Ages 15-18 (and beyond)


  • Maintain the above. 
  • Continue with functional training and add in power moves to build strength. 
  • Be careful to not belittle the importance of the rest of the priorities in their lives (like friends, family, other hobbies, connections, and communities.) Empower young women to make good choices for their physical, mental, and emotional well-being, rather than using threats and/or shame. 


At Every Age


  • Be and expose them to role models. Expose them to leaders in triathlon– both astounding young women athletes, as well as changemakers who are paving the way for girls.
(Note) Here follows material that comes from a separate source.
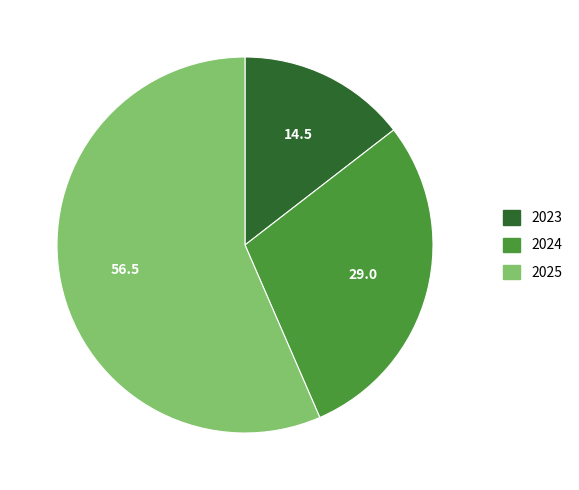

Combined, do 2023 and 2024 account for over 50%?

No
Introduce them to the stories of athletes like Sika Henry, Taylor Knibb, Allysa Seely, and Clarice Lorenzini.


  • Remind them that they don’t have to be “good” to stay in the sport. It is very exciting that in 2024 triathlon will likely be an NCAA women’s sport, giving many opportunities to girls and women. BUT, it is also important to stay mindful that most of the time girls quit sports at a young age because they think they are not “good enough.” We can help by being mindful of the language we use to encourage girls in sport. 


  • Educate ourselves as mentors, coaches and parents. Stay aware of limiters, obstacles, boundaries, and how language can impact girls. 
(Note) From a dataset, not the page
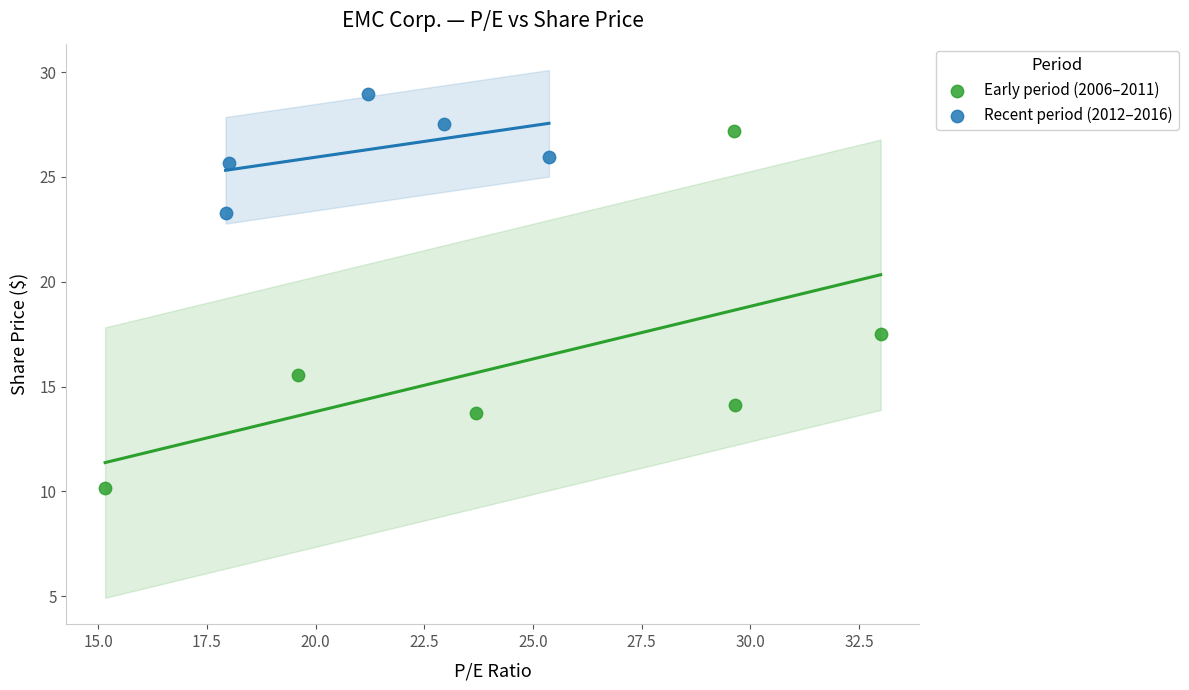

Which series has the widest spread of Y values?

Early period (2006–2011)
We all can have an impact on encouraging the next generation of girls to stay in sport. Educate yourself and others to keep growing our sport through self discovery and fun, while providing more opportunities for women to succeed in society.
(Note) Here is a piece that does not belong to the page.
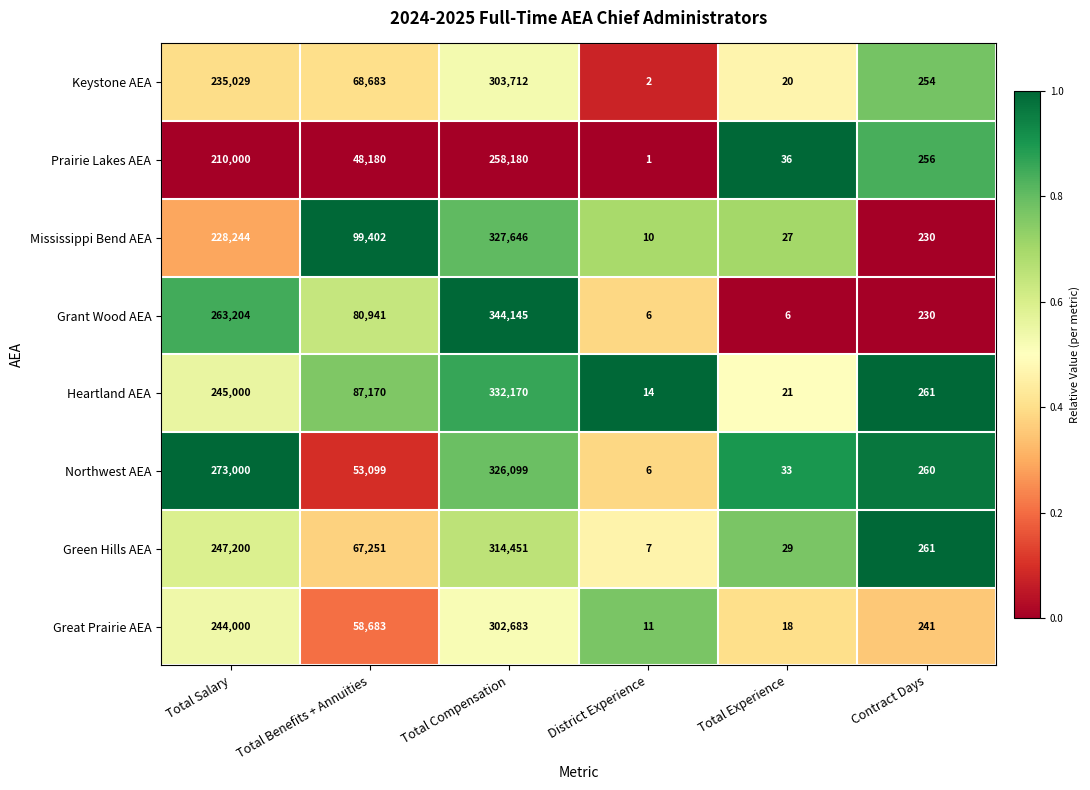

Which series has the largest total across all categories?

Grant Wood AEA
Miranda Bush is the Head Coach and Educator at Feisty Triathlon. She is USA Triathlon and Training Peaks certified, as well as a certified Health Coach. She is also a graduate of Dr. Stacy Sim’s Women Are Not Small Men and Menopause for Athletes courses. As a longtime coach specializing in training women, her passion lies in using lessons from training and racing to teach athletes to evolve physically, mentally, and emotionally through sport. Miranda is also a longtime athlete and multiple Ironman and 70.3 distance podium finisher, maintaining a consistent racing career while working and raising her kids. She resides in Wisconsin with her three teenagers and husband who all love to race triathlon.